I was right about September, but wrong about the year. On September 4, 2020, I received what I’d been seeking from the state Department of Health, Bureau of Vital Statistics.
On the birth record was a stamp: This is not the current birth certificate on file.” It indicated that Leslie Harold Walker was “Known as Leslie Harold Green.” Father was listed as O.W. (out of wedlock), as I suspected. Mother was Agatha Walker, colored, born in Pennsylvania, who worked as a domestic. Les Green, of course, was my father.

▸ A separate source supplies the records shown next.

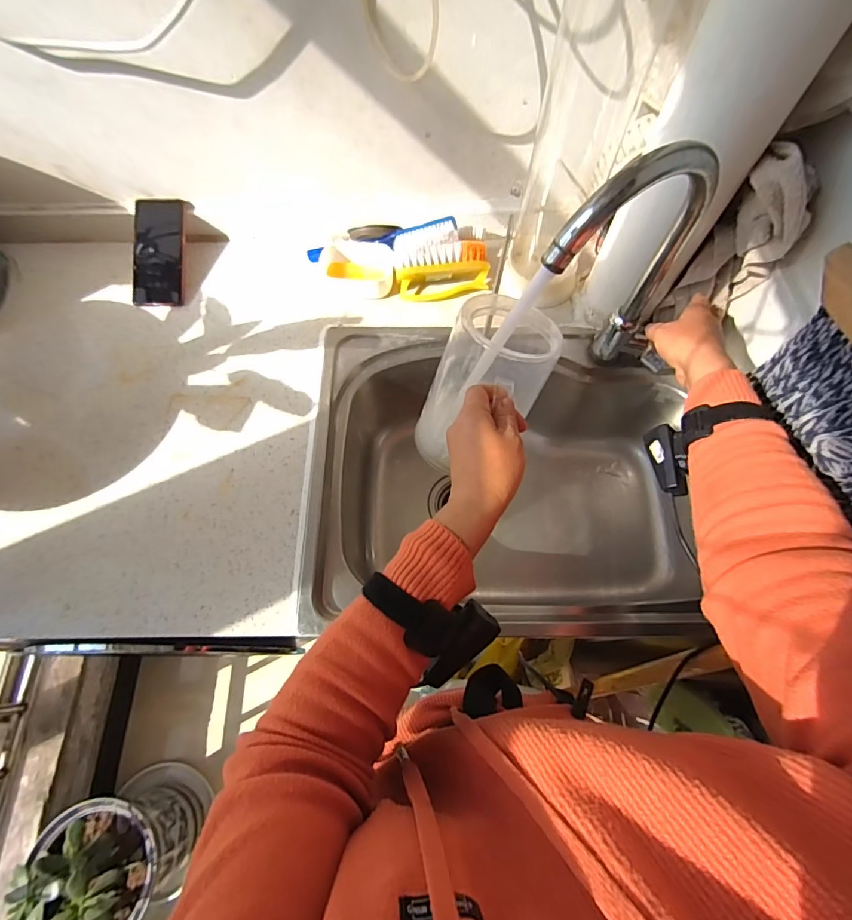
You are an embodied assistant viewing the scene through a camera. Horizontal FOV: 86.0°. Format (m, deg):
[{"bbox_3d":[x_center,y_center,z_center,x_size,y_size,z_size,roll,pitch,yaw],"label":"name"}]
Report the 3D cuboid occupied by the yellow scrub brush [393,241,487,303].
[{"bbox_3d":[0.026,-0.276,0.668,0.133,0.054,0.049,-12,68,-4],"label":"yellow scrub brush"}]

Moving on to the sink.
[{"bbox_3d":[0.101,0.035,0.681,0.484,0.216,0.405,0,67,0],"label":"sink"}]

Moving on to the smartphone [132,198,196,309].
[{"bbox_3d":[-0.399,-0.310,0.685,0.077,0.014,0.158,3,89,-6],"label":"smartphone"}]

More intriguing was the process by which McKinley Melvin Green adopted Leslie in September 1944, only a couple of weeks shy of Les’ 18th birthday. The report was quite a bit of legalese, with a dearth of periods. “Said parties having severally and personally appeared before me.” And “an investigation into the allegations of the petitioned proposed adoption being made by… the Department of Child Placing, Broome County Welfare.”
A good idea
Still no full stop. “It duly appearing that the moral and temporal interests of the said child, Leslie H. Walker, will be promoted by said adoption… The said McKinley M. Green is in all respects fit and proper person to adopt said child… The said McKinley M. Green has duly agreed to adopt said child and to make him his own lawful child…”

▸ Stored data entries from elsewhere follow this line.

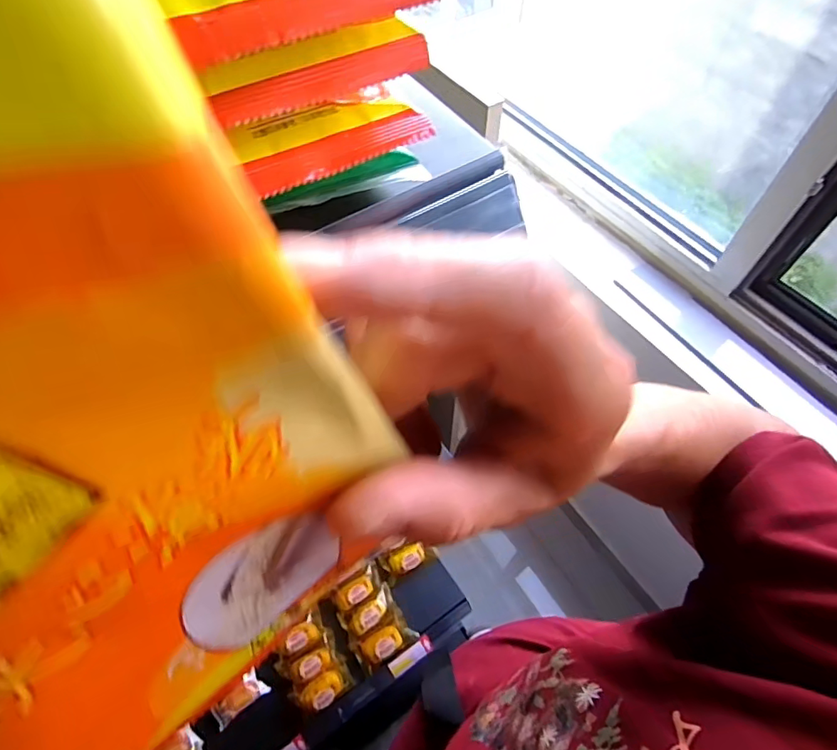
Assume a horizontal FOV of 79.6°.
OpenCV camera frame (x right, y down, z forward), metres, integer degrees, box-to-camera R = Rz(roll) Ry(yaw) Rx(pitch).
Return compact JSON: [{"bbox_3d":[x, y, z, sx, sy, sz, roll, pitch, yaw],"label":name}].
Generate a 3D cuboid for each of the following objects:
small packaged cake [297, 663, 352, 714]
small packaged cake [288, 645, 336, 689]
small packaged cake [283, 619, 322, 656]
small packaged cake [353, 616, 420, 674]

It goes on. “It further appearing that the said child, Leslie H. Walker, and the mother of said child, Agatha H. Walker, have duly consented in writing to such adoption.” Wait, there’s more. “And to a proposed change of the name of said child to Leslie H. Green….” It gets all “ORDERED, ADJUDGED AND DECREED.”
This is fascinating to me. McKinley and Agatha were married in 1931. But by 1936, they were no longer living together. In the 1940 Census, when Mckinley was residing in a boarding house, Agatha and Les were staying at Agatha’s parents’ house. But they were both listed as Green, or actually misspelled as Greene. In a 1942 photo in a Binghamton newspaper, Leslie Green was one of the Boy Scouts and McKinley one of the fathers.

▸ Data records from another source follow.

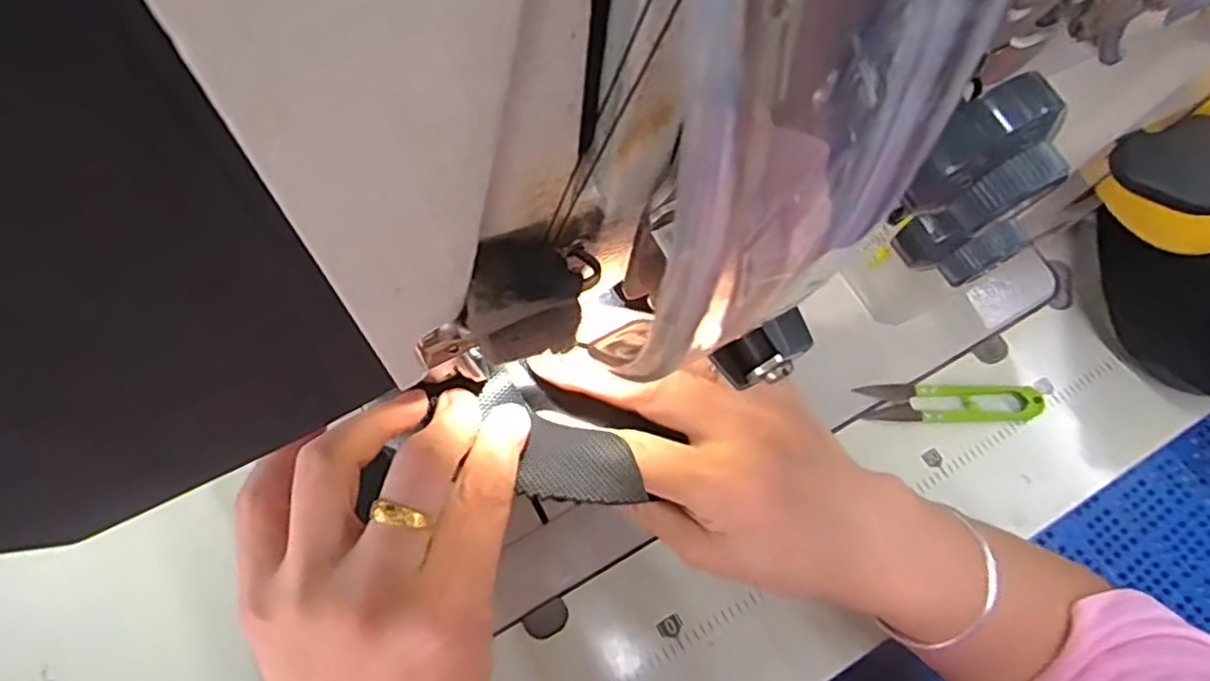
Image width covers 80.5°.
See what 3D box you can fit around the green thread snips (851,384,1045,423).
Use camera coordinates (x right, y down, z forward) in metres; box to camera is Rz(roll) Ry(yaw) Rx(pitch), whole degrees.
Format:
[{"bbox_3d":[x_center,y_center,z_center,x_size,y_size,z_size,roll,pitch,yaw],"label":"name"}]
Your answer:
[{"bbox_3d":[0.227,0.039,0.468,0.113,0.011,0.027,0,63,-1],"label":"green thread snips"}]

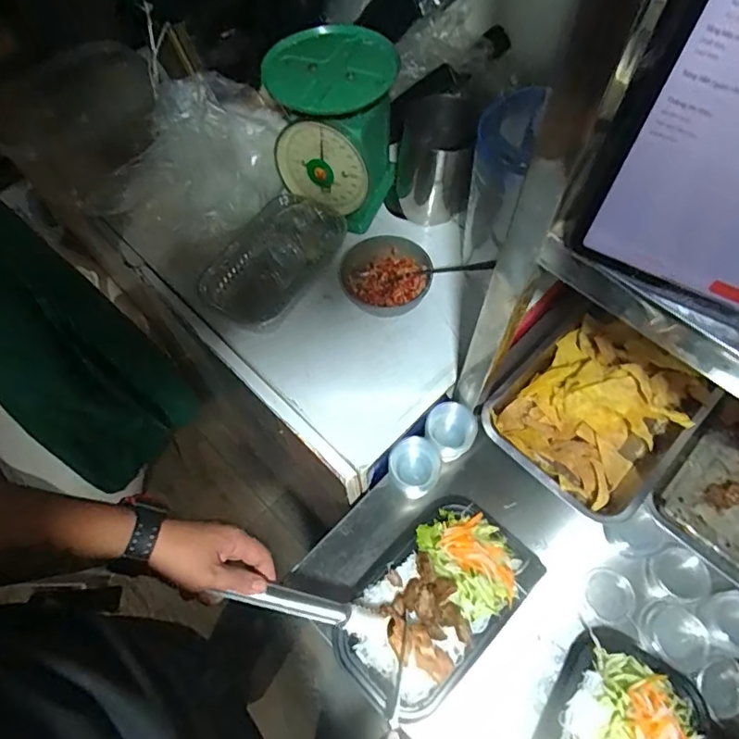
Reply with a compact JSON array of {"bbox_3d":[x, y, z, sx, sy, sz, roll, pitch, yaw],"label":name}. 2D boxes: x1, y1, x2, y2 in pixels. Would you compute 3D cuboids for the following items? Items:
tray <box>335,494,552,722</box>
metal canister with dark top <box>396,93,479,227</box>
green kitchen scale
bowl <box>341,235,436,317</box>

After I was was about a year old, McKinley and Agatha lived on the second floor of 5 Gaines Street, while Les and his wife Trudy and I lived downstairs, along with my future sisters.
Also interesting to me is the fact that the change form for the adoption indicates Leslie H. Walker as an “infant” on September 13, 1944. He was 17 years and 50 weeks old at the time. What would the procedure have been if it had gone through two weeks later?